Too Odd To Be Just About Dolls

In February 1942, wartime censors intercepted a letter containing unusual contents from a woman in Portland, Oregon, addressed to someone in Buenos Aires, Argentina. The letter discussed a “doll hospital” where the sender left her three “Old English dolls” for repairs, with references to “fish nets” and “balloons.” Recognizing the potential significance, the FBI’s cryptographers deciphered the coded message, linking the dolls to warships, the doll hospital to a shipyard, and the fish nets and balloons to defense installations. This discovery prompted a thorough investigation into the potential transmission of sensitive defense information.

One of five coded letters from 1942, following the instructions of the Japanese Naval Attaché in New York, revealing intelligence from US shipyards to the enemy. (Image source: FBI)

Four additional letters sent to Buenos Aires, marked “Address Unknown,” arrived at the homes of unsuspecting senders. The letters contained accurate personal details but were denied by the alleged senders. Another letter, mentioning Chinese dolls and repairs, was linked to a damaged warship at Pearl Harbor. The FBI’s analysis confirmed that all five letters had forged signatures and shared typewriter characteristics, indicating a common author. Velvalee Dickinson, the owner of a doll shop in New York City, emerged as a suspect after her typewriter matched the Buenos Aires letter. Further investigation revealed her connections to the recipients and previous correspondence about doll collections.

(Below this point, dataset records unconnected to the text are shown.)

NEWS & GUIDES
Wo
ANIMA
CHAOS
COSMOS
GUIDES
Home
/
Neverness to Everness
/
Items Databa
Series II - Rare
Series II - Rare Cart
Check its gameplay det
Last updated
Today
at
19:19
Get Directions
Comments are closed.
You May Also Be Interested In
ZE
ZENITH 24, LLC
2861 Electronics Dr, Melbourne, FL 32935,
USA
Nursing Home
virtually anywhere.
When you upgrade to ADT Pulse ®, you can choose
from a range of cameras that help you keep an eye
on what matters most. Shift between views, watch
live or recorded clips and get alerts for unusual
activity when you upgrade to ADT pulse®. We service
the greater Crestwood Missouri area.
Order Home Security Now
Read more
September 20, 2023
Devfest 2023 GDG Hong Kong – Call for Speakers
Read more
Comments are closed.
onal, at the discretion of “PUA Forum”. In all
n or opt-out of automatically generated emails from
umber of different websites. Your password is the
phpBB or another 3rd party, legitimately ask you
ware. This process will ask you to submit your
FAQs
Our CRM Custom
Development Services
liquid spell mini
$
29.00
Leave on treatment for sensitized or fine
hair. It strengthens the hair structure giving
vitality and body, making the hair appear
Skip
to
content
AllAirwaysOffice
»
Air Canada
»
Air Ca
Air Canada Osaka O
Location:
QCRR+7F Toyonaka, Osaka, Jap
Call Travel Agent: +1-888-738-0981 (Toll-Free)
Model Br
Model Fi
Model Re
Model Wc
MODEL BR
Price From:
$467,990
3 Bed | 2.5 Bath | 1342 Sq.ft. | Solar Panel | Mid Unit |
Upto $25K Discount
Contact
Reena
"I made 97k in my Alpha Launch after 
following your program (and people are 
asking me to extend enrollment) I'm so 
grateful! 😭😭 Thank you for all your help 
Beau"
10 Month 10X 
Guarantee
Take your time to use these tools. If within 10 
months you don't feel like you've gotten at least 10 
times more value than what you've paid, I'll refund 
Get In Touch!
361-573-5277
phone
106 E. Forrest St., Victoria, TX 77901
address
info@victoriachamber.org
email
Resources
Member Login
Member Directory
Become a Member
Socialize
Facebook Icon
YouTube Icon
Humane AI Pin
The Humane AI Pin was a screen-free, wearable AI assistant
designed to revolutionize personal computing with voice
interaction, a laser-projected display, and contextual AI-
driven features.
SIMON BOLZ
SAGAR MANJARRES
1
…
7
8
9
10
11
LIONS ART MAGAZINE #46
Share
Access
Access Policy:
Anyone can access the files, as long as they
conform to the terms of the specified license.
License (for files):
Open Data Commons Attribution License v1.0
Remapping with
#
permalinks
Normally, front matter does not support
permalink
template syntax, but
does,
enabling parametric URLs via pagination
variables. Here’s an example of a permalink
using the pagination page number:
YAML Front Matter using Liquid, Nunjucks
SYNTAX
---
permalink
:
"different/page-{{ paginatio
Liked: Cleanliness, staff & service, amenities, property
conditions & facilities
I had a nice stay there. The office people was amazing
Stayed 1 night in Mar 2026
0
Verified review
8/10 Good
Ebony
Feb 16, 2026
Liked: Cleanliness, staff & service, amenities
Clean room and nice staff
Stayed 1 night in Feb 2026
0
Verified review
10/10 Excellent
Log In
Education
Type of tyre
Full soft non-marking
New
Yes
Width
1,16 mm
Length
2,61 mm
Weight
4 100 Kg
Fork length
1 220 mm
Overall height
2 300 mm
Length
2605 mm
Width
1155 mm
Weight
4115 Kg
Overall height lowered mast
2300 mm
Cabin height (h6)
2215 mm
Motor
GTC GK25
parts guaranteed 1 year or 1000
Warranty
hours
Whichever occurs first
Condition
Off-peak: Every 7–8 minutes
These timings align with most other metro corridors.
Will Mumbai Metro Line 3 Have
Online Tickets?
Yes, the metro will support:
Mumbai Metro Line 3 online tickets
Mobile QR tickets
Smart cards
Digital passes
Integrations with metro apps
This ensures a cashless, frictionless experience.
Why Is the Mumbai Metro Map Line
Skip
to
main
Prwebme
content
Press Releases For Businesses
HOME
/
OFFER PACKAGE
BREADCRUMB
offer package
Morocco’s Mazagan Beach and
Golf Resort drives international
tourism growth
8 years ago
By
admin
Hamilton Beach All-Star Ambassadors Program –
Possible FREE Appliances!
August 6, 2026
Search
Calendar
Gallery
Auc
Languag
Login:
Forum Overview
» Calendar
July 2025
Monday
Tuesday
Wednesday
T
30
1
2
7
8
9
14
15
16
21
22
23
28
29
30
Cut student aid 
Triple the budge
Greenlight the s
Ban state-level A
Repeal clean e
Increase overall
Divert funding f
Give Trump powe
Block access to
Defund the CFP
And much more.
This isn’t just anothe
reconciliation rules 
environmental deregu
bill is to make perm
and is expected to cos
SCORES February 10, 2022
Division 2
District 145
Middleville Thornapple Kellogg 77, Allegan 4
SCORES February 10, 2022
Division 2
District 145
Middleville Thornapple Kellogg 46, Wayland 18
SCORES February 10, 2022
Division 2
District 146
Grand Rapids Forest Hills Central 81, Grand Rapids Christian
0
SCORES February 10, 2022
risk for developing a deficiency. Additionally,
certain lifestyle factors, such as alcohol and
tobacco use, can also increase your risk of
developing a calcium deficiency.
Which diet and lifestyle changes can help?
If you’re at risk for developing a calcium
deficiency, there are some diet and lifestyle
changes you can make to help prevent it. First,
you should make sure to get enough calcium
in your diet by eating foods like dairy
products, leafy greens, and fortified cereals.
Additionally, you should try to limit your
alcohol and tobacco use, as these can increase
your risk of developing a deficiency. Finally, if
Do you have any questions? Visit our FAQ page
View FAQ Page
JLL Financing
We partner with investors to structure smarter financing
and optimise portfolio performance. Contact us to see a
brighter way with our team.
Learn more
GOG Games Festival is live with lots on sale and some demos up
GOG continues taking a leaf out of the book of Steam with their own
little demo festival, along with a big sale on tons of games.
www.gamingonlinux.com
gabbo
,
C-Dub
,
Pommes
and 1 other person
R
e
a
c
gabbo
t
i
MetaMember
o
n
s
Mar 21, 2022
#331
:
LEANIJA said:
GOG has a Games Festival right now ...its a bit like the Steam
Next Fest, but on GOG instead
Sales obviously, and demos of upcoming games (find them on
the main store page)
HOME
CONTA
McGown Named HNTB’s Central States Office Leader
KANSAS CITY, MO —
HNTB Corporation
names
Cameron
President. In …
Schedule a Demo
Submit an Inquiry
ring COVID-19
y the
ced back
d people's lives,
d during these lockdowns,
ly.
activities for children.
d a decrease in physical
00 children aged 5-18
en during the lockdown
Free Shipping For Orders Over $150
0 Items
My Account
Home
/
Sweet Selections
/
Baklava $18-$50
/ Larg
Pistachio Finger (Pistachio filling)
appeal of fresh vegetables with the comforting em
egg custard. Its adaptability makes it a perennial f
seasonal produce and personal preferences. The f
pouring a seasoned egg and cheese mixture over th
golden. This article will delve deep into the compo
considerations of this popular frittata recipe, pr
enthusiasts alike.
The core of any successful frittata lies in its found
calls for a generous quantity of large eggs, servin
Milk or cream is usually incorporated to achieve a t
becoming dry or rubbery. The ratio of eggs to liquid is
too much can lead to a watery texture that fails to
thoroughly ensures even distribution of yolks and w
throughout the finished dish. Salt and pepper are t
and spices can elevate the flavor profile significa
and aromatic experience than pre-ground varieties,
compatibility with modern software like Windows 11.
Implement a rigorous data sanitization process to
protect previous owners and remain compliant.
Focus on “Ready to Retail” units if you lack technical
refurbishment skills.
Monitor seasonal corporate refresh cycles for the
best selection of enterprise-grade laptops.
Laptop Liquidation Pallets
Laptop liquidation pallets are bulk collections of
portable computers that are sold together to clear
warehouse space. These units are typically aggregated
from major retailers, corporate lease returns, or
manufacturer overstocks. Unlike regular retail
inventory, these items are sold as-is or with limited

The Woman Who Runs the NYC Doll Shop

Velvalee Dickinson moved to New York City with her husband in 1937, where she became a doll saleswoman in a department store. She eventually opened her doll store, initially operating from her residence and later at a separate store on Madison Avenue.

Velvalee store catered to affluent doll collectors and enthusiasts seeking foreign, regional, and antique dolls. Meanwhile, her husband supported her business by managing the accounting records, including sales to influential individuals across the states. Sadly, Mr. Dickinson, who had a heart ailment, passed away on March 29, 1943.